━━━━━ Records to process

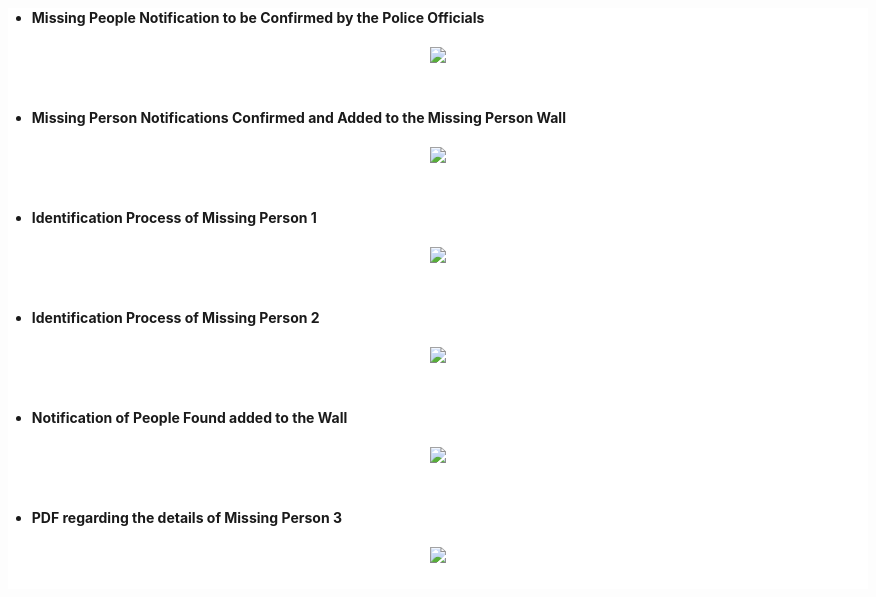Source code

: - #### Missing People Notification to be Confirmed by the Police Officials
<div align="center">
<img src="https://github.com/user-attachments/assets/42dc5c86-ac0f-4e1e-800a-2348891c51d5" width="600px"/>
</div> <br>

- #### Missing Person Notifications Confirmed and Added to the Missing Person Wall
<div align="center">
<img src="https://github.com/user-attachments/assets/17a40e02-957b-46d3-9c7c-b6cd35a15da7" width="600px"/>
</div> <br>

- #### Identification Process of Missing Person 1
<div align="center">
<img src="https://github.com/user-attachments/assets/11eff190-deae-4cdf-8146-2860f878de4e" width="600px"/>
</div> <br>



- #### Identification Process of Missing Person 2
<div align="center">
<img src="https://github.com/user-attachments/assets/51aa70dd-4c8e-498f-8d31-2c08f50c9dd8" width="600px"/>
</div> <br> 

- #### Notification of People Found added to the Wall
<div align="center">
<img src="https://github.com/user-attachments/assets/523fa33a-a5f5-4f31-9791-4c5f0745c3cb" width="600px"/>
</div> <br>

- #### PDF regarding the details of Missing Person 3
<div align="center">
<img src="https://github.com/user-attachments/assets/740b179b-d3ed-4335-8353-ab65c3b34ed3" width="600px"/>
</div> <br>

━━━━━━━━━━
━━━━━ Records to process

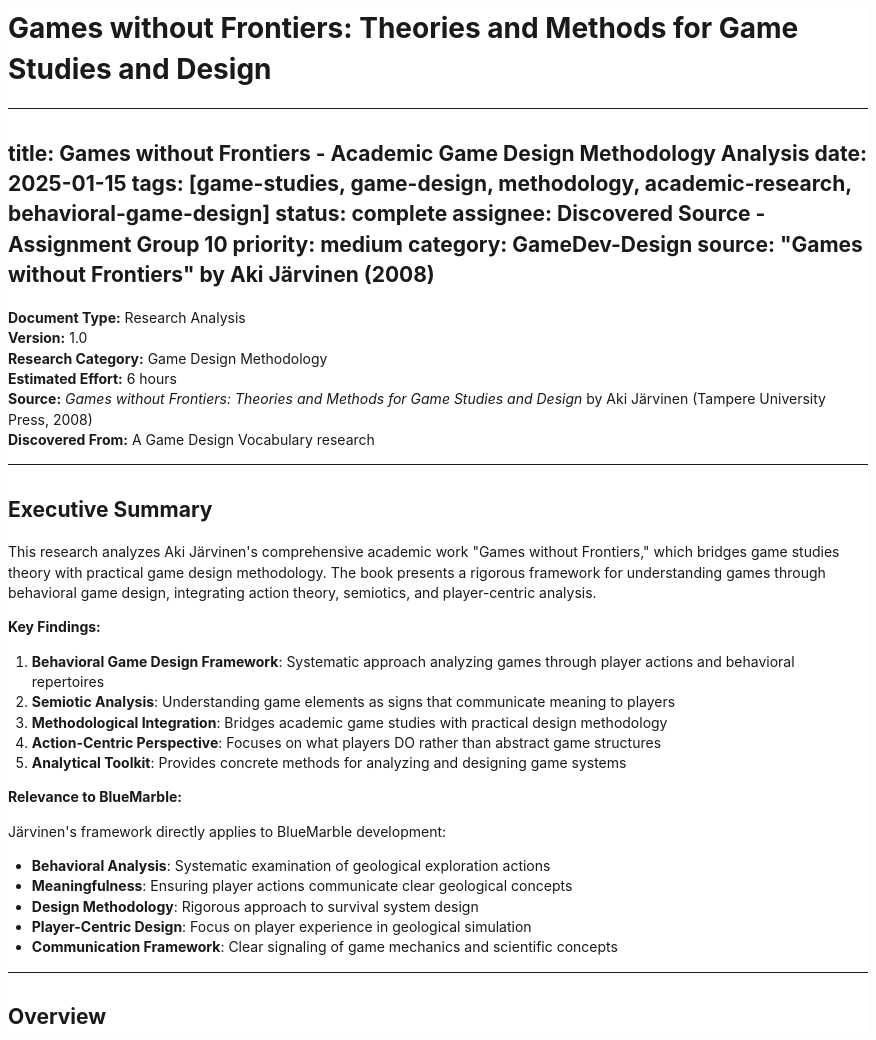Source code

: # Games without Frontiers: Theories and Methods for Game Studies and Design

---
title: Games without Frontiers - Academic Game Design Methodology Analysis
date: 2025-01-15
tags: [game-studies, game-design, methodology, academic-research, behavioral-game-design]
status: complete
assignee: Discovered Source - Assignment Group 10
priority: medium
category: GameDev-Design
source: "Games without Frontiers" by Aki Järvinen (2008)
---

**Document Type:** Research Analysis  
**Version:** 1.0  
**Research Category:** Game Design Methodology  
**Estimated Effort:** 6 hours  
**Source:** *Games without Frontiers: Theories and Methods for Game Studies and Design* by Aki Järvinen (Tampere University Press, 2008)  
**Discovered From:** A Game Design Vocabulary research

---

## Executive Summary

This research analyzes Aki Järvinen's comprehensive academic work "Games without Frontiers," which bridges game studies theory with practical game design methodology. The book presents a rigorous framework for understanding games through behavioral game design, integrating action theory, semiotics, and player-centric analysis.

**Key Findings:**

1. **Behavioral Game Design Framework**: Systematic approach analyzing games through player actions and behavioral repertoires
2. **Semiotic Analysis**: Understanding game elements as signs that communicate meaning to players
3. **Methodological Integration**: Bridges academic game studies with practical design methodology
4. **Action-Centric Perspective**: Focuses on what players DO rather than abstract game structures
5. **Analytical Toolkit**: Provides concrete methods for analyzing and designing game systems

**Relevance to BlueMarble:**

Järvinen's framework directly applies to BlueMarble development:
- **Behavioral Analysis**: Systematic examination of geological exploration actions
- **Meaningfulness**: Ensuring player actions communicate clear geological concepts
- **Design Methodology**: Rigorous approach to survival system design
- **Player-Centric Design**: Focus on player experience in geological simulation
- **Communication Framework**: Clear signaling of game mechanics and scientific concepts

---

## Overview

━━━━━━━━━━
━━━━━ Records to process

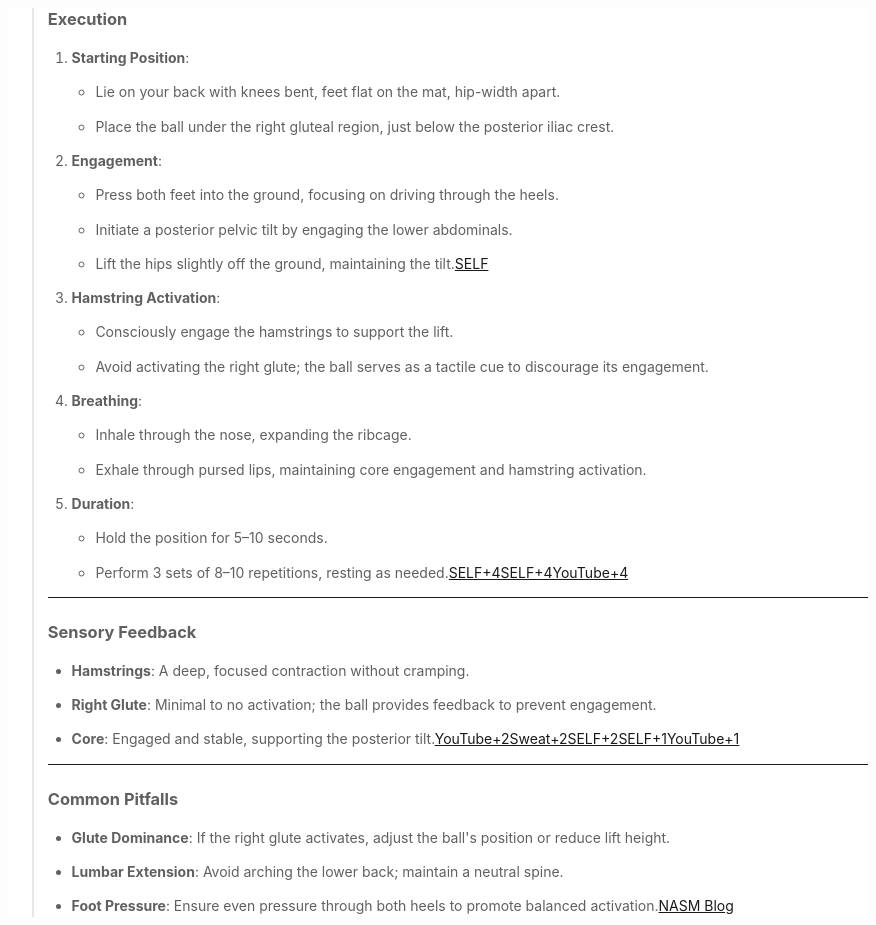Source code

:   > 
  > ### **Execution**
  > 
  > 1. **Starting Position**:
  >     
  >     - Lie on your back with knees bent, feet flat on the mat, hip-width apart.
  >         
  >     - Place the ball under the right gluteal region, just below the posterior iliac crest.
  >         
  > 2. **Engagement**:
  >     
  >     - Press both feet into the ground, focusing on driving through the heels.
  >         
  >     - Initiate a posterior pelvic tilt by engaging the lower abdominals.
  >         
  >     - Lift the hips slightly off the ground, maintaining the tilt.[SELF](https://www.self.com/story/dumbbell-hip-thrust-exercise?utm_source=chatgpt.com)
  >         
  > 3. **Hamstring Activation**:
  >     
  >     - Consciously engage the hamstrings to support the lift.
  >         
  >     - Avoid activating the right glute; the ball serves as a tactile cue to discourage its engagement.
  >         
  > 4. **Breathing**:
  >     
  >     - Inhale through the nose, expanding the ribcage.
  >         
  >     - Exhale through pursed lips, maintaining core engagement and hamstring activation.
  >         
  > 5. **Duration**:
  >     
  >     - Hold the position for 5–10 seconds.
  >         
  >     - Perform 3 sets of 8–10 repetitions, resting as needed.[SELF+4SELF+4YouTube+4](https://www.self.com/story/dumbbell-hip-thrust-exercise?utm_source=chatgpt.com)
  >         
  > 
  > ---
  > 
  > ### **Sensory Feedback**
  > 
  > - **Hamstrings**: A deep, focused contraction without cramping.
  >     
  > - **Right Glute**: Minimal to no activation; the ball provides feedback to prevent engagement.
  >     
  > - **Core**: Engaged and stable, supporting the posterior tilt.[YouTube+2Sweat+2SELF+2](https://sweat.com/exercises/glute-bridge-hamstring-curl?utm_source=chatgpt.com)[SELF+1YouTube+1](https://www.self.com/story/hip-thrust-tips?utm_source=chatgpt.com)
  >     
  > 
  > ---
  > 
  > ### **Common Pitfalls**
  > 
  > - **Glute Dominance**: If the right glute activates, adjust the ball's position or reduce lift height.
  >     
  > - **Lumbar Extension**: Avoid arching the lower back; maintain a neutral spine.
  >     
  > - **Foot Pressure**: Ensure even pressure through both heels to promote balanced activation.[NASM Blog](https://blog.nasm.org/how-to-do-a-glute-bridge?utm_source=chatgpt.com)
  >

━━━━━━━━━━

◆ **What is expected**: If a line above includes the string "approach", pick it out.

◆ **Reply**:
1. **Behavioral Game Design Framework**: Systematic approach analyzing games through player actions and behavioral repertoires
- **Design Methodology**: Rigorous approach to survival system design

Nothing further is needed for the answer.